Affordable properties are available across the entire Caribbean region. Dominica has the cheapest property market, with a low minimum investment of $200,000 to obtain citizenship through its citizenship program.

Caribbean real estate market stability varies as the Caribbean comprises many countries and territories. The Anguilla and the Cayman Islands real estate are renowned for their stability, luxury properties, and attractive investment opportunities. Antigua and Barbuda’s property market is largely propelled by foreign nationals seeking Caribbean citizenship.

Caribbean property investments are suitable for buyers seeking second citizenship through purchasing an approved residential and commercial property and those seeking a high rental yield on a licensed property.

US citizens can buy property on Caribbean islands without restrictions. Many Caribbean countries have relatively straightforward processes for foreign real estate ownership. Certain Caribbean countries, including St Kitts and Nevis and Dominica, actively encourage Americans to invest in property as part of their second citizenship by investment programs.

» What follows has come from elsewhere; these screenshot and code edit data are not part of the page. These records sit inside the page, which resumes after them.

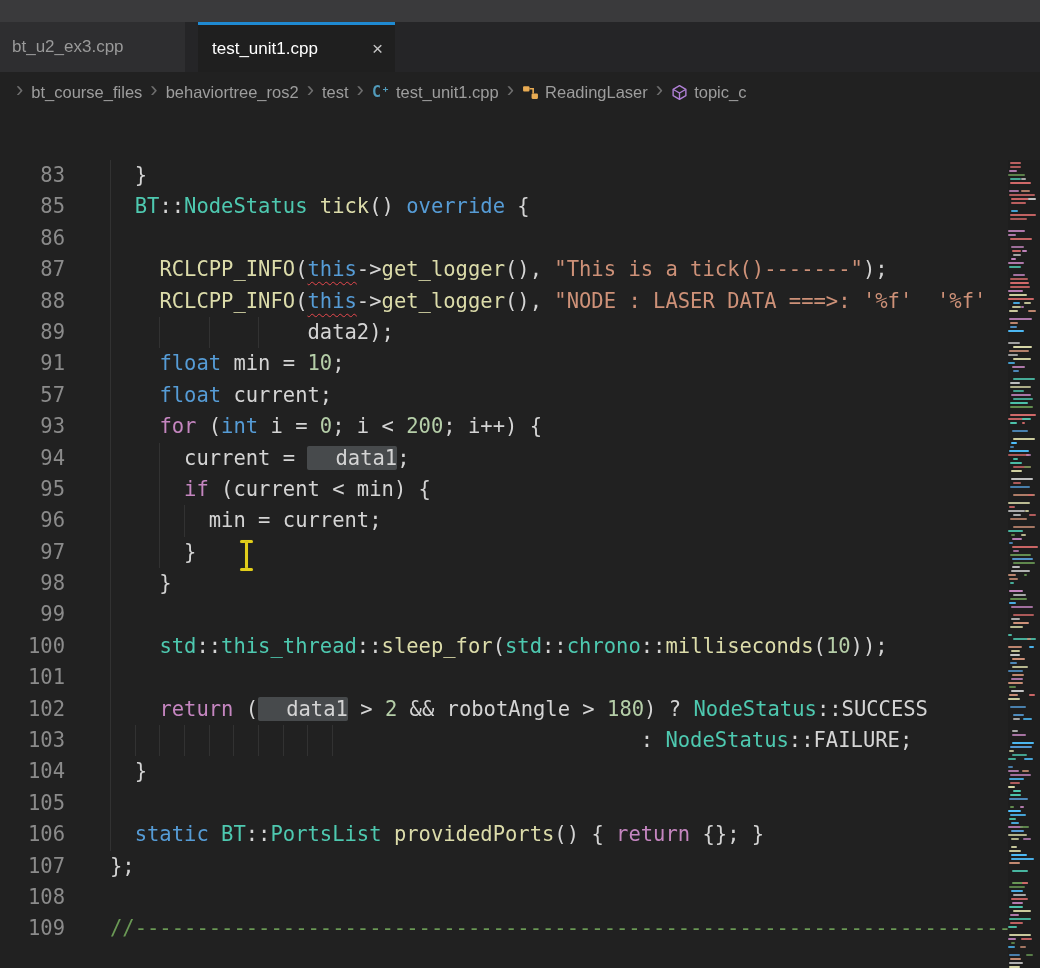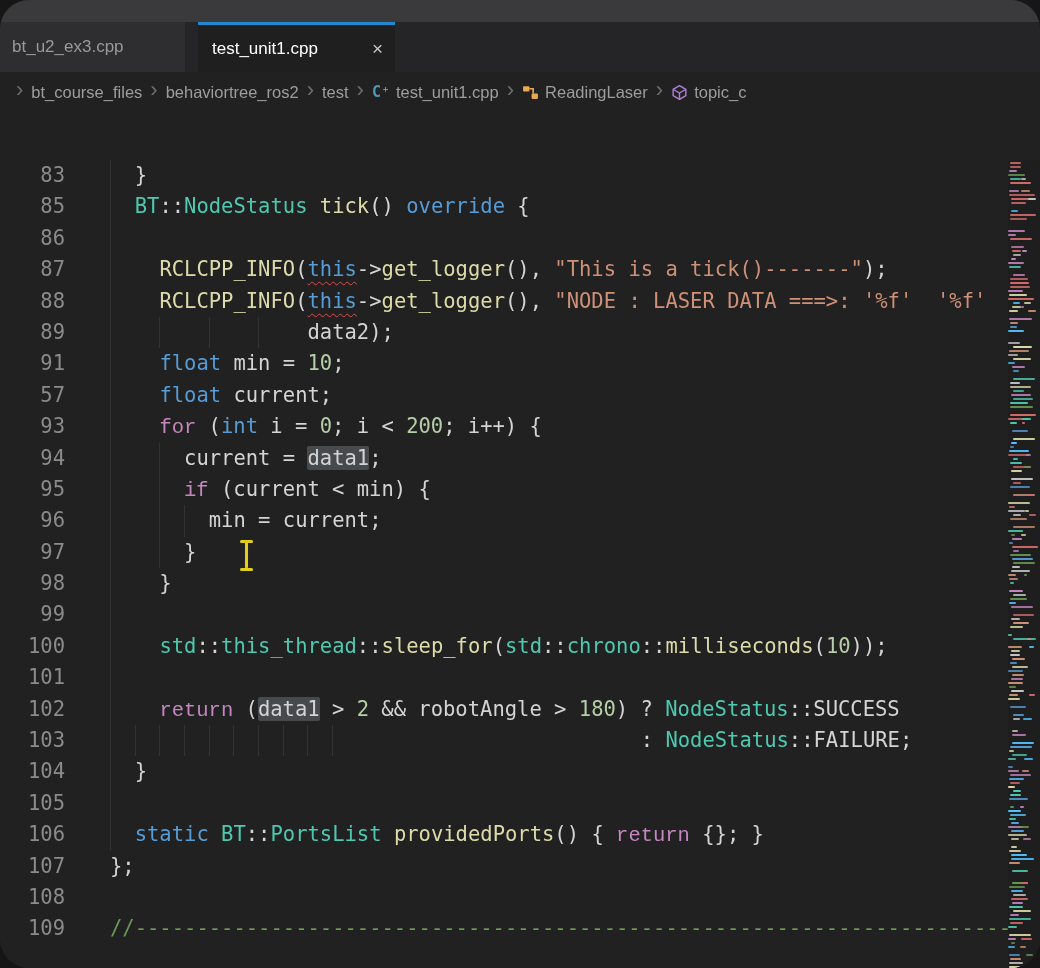--- a/index.html
+++ b/index.html
@@ -1,17 +1,17 @@
 <!DOCTYPE html>
 <html style="--editorbg: #212121; --accent: #1F8AD2; --kw: #569CD6; --ctrl: #C586C0; --type: #4EC9B0; --fn: #DCDCAA; --str: #CE9178; --num: #B5CEA8; --cmt: #6A9955; --fg: #D4D4D4; --ln: #8B8B8B; --err: #E5484D; --hlbg: #6E737880; --cursor: #E2CE1B;"><head>
 <meta charset="utf-8">
 <style>
   html,body{margin:0;padding:0;background:#161616;}
   .app{position:relative;width:1040px;height:968px;overflow:hidden;background:var(--editorbg);
-       font-family:"Liberation Sans",sans-serif;border-radius:29px;}
+       font-family:"Liberation Sans",sans-serif;}
   
   .titlebar{height:22px;background:#3A3A3C;}
   .tabbar{height:50px;background:#252527;display:flex;align-items:stretch;}
   .tab{display:flex;align-items:center;font-size:17px;color:#9A9A9A;cursor:pointer;box-sizing:border-box;}
   .tab.inactive{width:185px;background:#2E2E30;padding-left:12px;}
   .tab.active{margin-left:13px;width:197px;background:#1F1F1F;border-top:3px solid var(--accent);
               color:#FFFFFF;padding:0 12px 0 14px;justify-content:space-between;}
   .tab .close{color:#C5C5C5;font-size:19px;margin-left:10px;cursor:pointer;line-height:1;}
   
   .breadcrumbs{height:40px;display:flex;align-items:center;color:#9D9D9D;font-size:16.5px;
@@ -21,28 +21,28 @@
   .bc-ic{display:inline-flex;align-items:center;}
   .bc-ic.cpp{color:#519ABA;font-weight:bold;font-size:15px;font-family:"DejaVu Sans Mono",monospace;}
   
   .editor{position:absolute;top:112px;left:0;right:0;bottom:0;overflow:hidden;
           font-family:"DejaVu Sans Mono",monospace;font-size:20.5px;background:var(--editorbg);margin-top:48px;}
   .line{height:31.4px;line-height:31.4px;display:flex;white-space:pre;}
   .ln{width:65px;flex:none;text-align:right;color:var(--ln);user-select:none;}
   .code{margin-left:45px;position:relative;color:var(--fg);}
   .guide{position:absolute;top:0;height:31.4px;width:1px;background:rgba(210,210,210,0.10);}
   .tk.kw{color:var(--kw);}
-  .tk.ctrl{color:var(--ctrl);font-family:Liberation Mono, monospace;}
+  .tk.ctrl{color:var(--ctrl);}
   .tk.type{color:var(--type);}
   .tk.fn{color:var(--fn);}
   .tk.str{color:var(--str);}
   .tk.num{color:var(--num);}
   .tk.cmt{color:var(--cmt);}
   .tk.thiskw{color:var(--kw);text-decoration:underline wavy var(--err);text-decoration-thickness:1px;text-underline-offset:5px;}
-  .tk.hl{color:var(--fg);background:var(--hlbg);border-radius:2px;}
+  .tk.hl{color:var(--fg);background:var(--hlbg);border-radius:2px;padding-left:28px;}
   
   .minimap{position:absolute;top:0;right:0;width:32px;height:100%;background:#1E1E1E;z-index:4;overflow:hidden;}
   .mm{position:absolute;height:2px;border-radius:1px;}
   
   .ibeam{position:absolute;width:15px;height:31px;z-index:6;pointer-events:none;}
   .ibeam .bar{position:absolute;left:6px;top:2px;bottom:2px;width:3px;background:var(--cursor);box-shadow:0 0 1px #5c5200;}
   .ibeam::before,.ibeam::after{content:"";position:absolute;left:1px;width:13px;height:3px;background:var(--cursor);
                                border-radius:2px;box-shadow:0 0 1px #5c5200;}
   .ibeam::before{top:0;}
   .ibeam::after{bottom:0;}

Owning property for rent in the Caribbean can be profitable, but its success hinges on which Caribbean island or territory the property is located, property management, and overall rental market demand. The Caribbean’s appeal as a popular tourist destination for many Americans and tourists worldwide, with the warm Caribbean Sea, year-round sunshine, and beautiful beaches, ensures a steady flow of visitors seeking rental accommodations.

The safest Caribbean island to buy a house depends on crime, natural disasters, political stability, and infrastructure. Caribbean islands like Grenada, the Cayman Islands, and Montserrat are considered relatively safe due to consistently low crime rates and stable governance. Grenada and Barbados present secure property investment opportunities due to their minimal risk of damage from natural disasters, being situated outside the hurricane belt that frequently affects the region.

The Cayman Islands is a Caribbean tax haven that charges no annual property taxes. Other Caribbean islands, including the Bahamas, the British Virgin Islands, Anguilla, and Turks and Caicos islands, do not impose annual property taxes.